As professional milieus go, the fashion world has never been known for its adherence to taboos. Indeed, it draws much of its mystique from the three D’s: decadence, debauchery, and drugs. There is, however, one D-word that this permissive tribe’s members tend to avoid—and that word, dear readers, identifies an attribute that yours truly has possessed, and worked assiduously to hide, for her entire adult life. My name is Caroline, and I am a D-cup.

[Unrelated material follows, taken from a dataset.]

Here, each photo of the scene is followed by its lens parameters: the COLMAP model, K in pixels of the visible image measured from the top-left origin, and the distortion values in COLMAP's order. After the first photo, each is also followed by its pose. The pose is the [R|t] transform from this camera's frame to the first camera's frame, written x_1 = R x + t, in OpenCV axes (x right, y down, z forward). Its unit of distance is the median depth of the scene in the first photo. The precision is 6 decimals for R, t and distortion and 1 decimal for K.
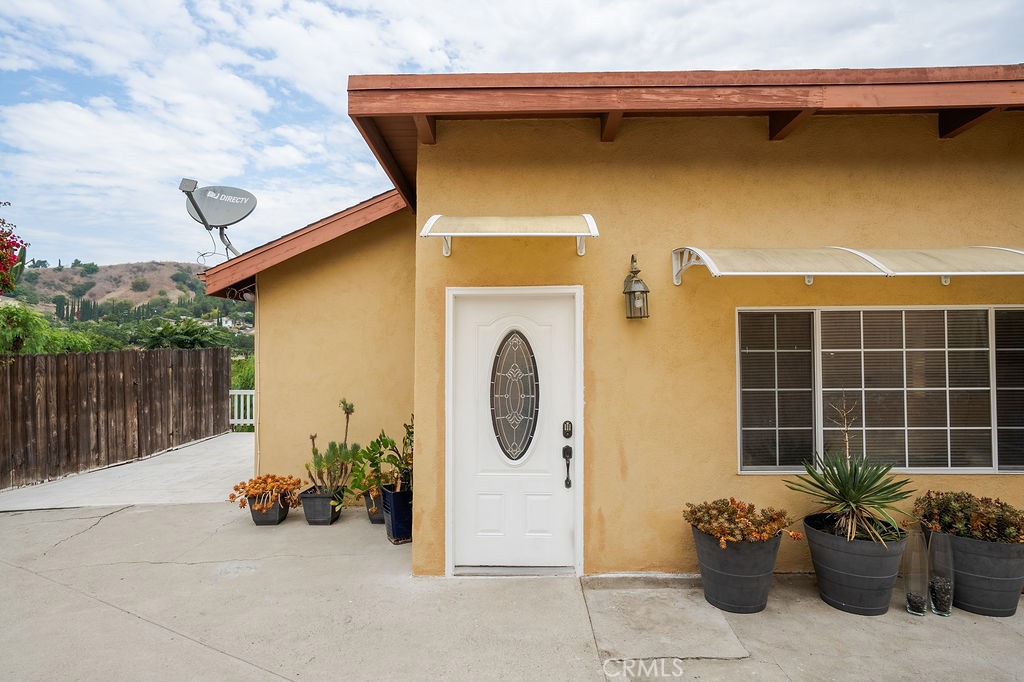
lens RADIAL K [[542.9, 0, 512.0], [0, 542.9, 341.0], [0, 0, 1]] dist [0.003210, 0.000529]
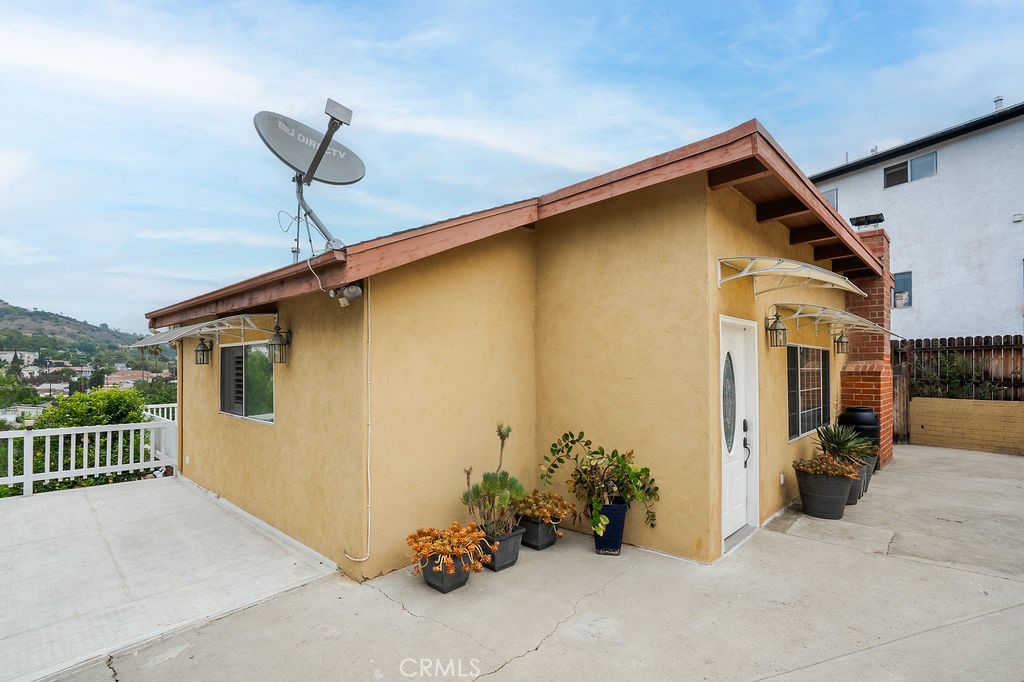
lens RADIAL K [[483.6, 0, 512.7], [0, 483.6, 368.2], [0, 0, 1]] dist [-0.001635, -0.000210]
pose [[0.669024, 0.002976, 0.743235, -1.209406], [-0.012515, 0.999895, 0.007262, 0.016098], [-0.743135, -0.014160, 0.668991, 0.627178]]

Comical as it may sound, this is a hard confession for me to make. I came of age in the early Nineties, just as the underfed waif—exemplified by a scrawny new Calvin Klein model named Kate Moss—was replacing the previous decade’s glamazons as the fashionable feminine ideal. The resulting “heroin chic” aesthetic inculcated style watchers of my generation with the belief that, as fashion publicist Kelly Cutrone recently proclaimed, “Clothes look better on thin people. The fabric just hangs better.” Complicit in promoting this view, the fashion industry has held its models to increasingly dangerous physical standards—standards for which it has come under justifiable fire. Still, the view of emaciation as elegance has continued to reign supreme, and so too has the converse equation of voluptuousness with vulgarity. Although absurd, and in my case, self- defeating, these biases have driven me to hide my chest at all costs.

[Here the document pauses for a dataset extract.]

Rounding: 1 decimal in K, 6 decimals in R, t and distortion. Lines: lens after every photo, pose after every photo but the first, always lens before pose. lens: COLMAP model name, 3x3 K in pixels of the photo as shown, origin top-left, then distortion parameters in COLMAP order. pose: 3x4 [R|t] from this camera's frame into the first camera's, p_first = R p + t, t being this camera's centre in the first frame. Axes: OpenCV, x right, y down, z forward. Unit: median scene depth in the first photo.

The operative term here really is “costs,” by the way. Over the years I have spent a fortune on sack dresses, unstructured jackets, and oversize cardigans—anything and everything I could find to mask my buxom upper body. A pricey effort, yes, but a successful one, given that every single friend to whom I have mentioned this article has reacted with some version of “No way do you have a big chest!” Prompting me in each case to make the same sheepish confession: “It’s true. I have stealth boobs.”

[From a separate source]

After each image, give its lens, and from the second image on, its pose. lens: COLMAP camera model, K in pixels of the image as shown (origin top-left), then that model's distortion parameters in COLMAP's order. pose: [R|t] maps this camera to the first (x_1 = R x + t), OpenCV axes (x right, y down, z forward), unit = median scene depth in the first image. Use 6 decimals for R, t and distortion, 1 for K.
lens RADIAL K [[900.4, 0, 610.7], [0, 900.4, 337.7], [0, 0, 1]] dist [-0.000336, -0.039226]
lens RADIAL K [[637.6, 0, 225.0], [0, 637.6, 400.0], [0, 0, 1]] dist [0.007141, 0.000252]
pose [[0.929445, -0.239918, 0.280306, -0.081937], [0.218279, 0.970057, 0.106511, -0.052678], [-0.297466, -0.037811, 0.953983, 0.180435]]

So why, you may ask, have I decided to bust out of the cleavage closet now? Well, I’d like to claim that I’m doing it in support of those models who have started speaking out about being deemed “too fat” for the runway. (Just to make clear what “fat” means in the fashion world: Three of the models so labeled—Lara Stone, Coco Rocha, and Filippa Hamilton—are five feet ten and a U.S. size 4.) But as much as I admire these young women’s courage, my inspiration came from a rather more improbable source. This season two of fashion’s most influential houses, Louis Vuitton and Prada, dispelled my mammary shame by celebrating, at long last, the belle poitrine. Miuccia Prada offered a typically thoughtful variation on va-va-voom, building up the bustline of otherwise primly elegant New Look–ish frocks with rows of frothy ruffles inflating the chest and pointy, exaggerated darts outlining the nipples. At Vuitton, Marc Jacobs also referenced the Fifties sumptuous hourglass silhouette but in a mode that was more showy than suggestive. Inspired by And God Created Woman, the 1956 French drama starring Brigitte Bardot, Jacobs paired wasp-waisted circle skirts with fitted bodices so tightly corseted and unabashedly cleavage baring that the models looked poised for an haute replay of Janet Jackson’s Nipplegate. As reported in Women’s Wear Daily, Jacobs had been “thinking about tits.”